Mujica se recusou a viver no luxo, mesmo quando alcançou o cargo mais alto do país e, durante seu governo, focou em políticas de inclusão social, no combate à pobreza e na criação de leis progressista que mudaram o curso da história uruguaia. Foi responsável por algumas das reformas mais avançadas da América Latina, entre elas a legalização do aborto, o casamento homoafetivo e, talvez sua medida mais polêmica e revolucionária, a legalização da maconha — o Uruguai foi o primeiro país no mundo a legalizar e regulamentar o mercado da droga
As ‘sombras’ da gestão Mujica
A gestão do país, ainda que tenha redefinido o rumo e a visão do Uruguai perante o mundo, também foi marcada por desencontros entre as promessas de campanha e as entregas do governo
Forte defensor da educação universal, Mujica não conseguiu reduzir a taxa de abandono escolar elevada no ensino secundário durante seu mandato e, nos últimos dois anos de sua gestão, o país obteve os piores resultados do Programa Internacional de Avaliação de Estudantes (PISA) desde o início dos testes até 2012.
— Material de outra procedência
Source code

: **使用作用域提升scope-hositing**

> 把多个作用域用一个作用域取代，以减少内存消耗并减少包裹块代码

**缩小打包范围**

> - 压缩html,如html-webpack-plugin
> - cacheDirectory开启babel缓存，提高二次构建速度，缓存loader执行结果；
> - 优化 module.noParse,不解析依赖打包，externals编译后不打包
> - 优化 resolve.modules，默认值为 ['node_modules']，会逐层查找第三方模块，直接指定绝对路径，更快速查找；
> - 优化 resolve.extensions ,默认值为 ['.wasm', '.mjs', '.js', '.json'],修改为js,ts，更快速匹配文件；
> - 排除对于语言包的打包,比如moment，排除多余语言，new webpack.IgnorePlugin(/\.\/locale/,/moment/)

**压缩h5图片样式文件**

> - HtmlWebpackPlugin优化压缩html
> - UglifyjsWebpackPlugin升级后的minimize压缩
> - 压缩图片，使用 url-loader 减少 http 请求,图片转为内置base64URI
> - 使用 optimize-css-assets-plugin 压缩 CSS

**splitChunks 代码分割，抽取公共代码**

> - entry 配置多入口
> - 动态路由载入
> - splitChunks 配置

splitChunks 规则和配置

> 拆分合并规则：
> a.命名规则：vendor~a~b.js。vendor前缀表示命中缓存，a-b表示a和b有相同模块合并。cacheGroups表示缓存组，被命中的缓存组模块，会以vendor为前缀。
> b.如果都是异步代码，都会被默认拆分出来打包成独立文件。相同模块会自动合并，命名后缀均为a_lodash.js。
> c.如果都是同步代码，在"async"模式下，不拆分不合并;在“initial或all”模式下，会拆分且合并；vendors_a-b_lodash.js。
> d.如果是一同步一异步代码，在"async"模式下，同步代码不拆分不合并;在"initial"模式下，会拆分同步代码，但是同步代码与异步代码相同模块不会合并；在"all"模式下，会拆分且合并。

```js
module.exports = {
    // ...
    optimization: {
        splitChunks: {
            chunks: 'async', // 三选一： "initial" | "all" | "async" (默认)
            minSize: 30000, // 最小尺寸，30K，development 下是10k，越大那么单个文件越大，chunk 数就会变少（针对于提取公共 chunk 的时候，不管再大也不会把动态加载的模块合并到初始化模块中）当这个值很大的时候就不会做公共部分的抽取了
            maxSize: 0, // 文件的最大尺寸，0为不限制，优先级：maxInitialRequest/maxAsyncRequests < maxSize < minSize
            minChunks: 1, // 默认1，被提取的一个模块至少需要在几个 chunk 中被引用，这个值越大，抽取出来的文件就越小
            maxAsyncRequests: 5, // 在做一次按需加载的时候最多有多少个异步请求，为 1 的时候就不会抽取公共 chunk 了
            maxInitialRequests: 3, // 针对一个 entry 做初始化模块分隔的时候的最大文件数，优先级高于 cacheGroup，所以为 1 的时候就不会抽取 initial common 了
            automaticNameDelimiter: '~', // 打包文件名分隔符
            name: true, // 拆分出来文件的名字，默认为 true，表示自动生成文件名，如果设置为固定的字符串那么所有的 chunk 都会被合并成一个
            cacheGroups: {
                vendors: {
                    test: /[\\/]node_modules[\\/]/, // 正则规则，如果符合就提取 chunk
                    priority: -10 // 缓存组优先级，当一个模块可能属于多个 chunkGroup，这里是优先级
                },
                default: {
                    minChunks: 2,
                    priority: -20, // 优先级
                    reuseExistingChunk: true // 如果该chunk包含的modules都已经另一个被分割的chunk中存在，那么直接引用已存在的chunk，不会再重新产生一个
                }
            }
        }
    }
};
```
A segurança urbana, uma de suas prioridades no governo, também foi posta em xeque. Durante a gestão à frente do Uruguai, conseguiu reduzir a taxa de homicídios em 3% em relação a 2012, mas os assaltos a mão armada cresceram 8% e seguem como um desafio para os governantes até os dias de hoje.
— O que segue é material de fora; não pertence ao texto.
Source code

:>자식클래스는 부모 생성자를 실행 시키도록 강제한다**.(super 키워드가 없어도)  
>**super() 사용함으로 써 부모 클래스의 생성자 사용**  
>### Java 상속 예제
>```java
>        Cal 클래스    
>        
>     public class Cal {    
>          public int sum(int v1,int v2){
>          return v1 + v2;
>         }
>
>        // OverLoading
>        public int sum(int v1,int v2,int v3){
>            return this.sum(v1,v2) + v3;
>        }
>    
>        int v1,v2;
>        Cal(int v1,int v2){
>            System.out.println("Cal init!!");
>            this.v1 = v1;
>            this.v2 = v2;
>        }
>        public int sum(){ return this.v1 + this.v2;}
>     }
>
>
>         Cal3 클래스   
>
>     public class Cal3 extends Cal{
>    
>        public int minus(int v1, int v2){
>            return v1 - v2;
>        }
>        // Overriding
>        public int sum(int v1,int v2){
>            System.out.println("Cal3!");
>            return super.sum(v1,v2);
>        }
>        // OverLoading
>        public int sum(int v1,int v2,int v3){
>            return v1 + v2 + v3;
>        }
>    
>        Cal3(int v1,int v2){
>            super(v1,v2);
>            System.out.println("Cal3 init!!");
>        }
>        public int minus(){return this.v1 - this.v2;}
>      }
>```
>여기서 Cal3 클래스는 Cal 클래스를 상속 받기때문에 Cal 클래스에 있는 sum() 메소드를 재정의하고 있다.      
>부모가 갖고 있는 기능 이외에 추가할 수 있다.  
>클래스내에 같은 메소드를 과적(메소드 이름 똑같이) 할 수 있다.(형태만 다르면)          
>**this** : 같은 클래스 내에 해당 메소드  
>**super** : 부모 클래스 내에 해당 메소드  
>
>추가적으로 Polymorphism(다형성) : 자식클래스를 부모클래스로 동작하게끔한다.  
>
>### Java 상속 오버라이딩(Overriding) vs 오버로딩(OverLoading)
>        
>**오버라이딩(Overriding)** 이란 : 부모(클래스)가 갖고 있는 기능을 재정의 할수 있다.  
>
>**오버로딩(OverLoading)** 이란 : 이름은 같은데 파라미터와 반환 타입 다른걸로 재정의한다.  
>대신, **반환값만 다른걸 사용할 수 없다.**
Mas a postura humilde do ex-presidente diante do poder contrastou tanto com as práticas tradicionais da política mundial que, com o passar dos anos, ele se tornou uma das figuras mais reconhecidas da política latino-americana. Como presidente, optou por doar a maior parte de seu salário a causas sociais e viveu de forma simples em uma chácara nos arredores de Montevidéu, cultivando flores e hortaliças.
Depois de deixar a Presidência, continuou atuando como senador até 2018, sempre com discurso focado na liberdade, na solidariedade e no amor à pátria. Mesmo afastado dos holofotes, a influência dele na política uruguaia nunca diminuiu.
A luta contra o câncer
Nos últimos anos, a saúde de Mujica foi marcada por desafios. Em 2021, foi submetido a uma cirurgia de emergência devido a complicações de saúde e, em abril de 2024, foi diagnosticado com câncer no esôfago.
Em janeiro de 2025, após 32 sessões de radioterapia, ele anunciou que o câncer havia atingido seu fígado e que se preparava para sua despedida. Em sua última entrevista, disse a famosa frase: “o que eu peço é que me deixem em paz. Não me peçam mais entrevistas nem nada. Meu ciclo acabou. Sinceramente, estou morrendo. E o guerreiro tem direito ao seu descanso”.